**What to do**
Print every line of the data below without changing anything, but leave the pictures out of your answer.

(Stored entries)
○ ○ ○

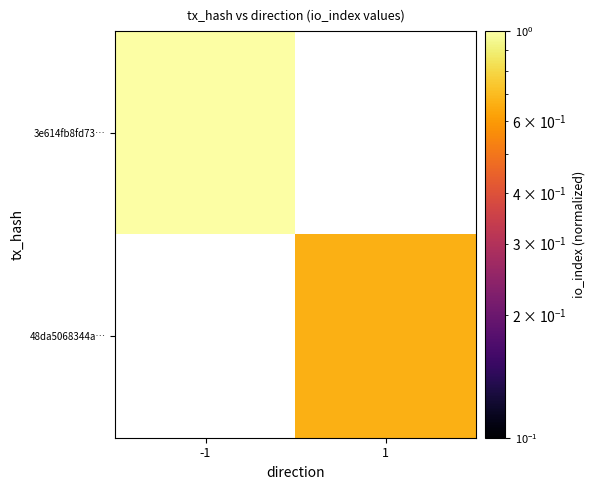

Which category has the highest value across all series?

-1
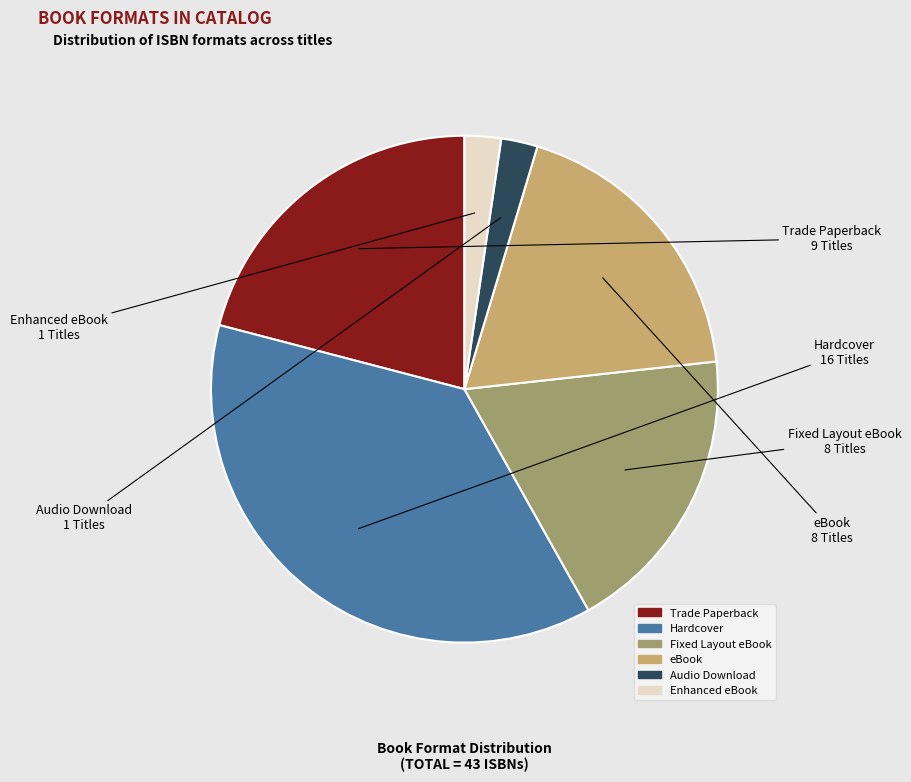

Does eBook account for over 50% of the chart?

No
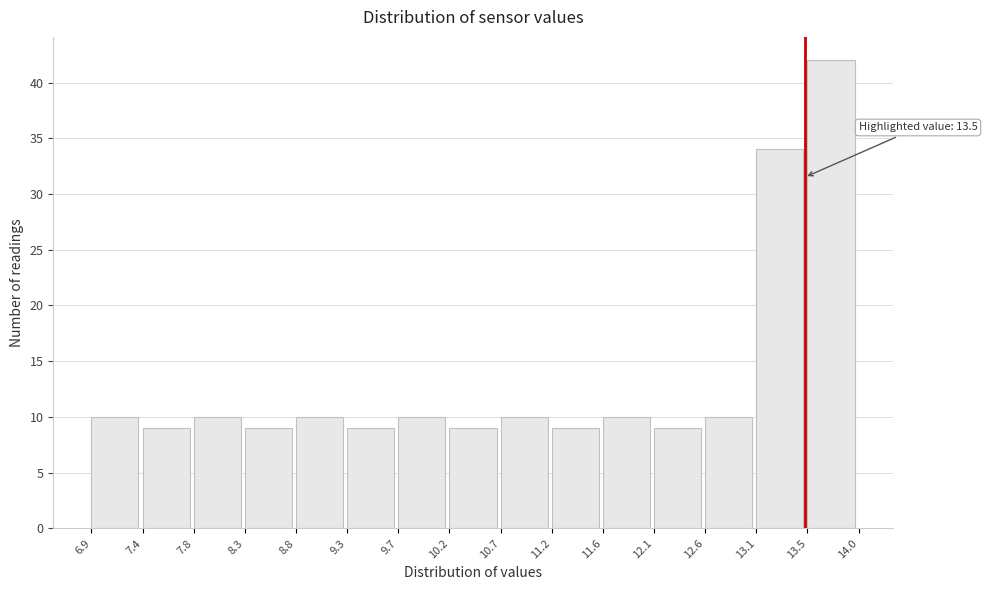

Over which range of the x-axis is the bar tallest?

13.5 to 14.0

○ ○ ○

**Solution to this problem**
Which category has the highest value across all series?

-1

Does eBook account for over 50% of the chart?

No

Over which range of the x-axis is the bar tallest?

13.5 to 14.0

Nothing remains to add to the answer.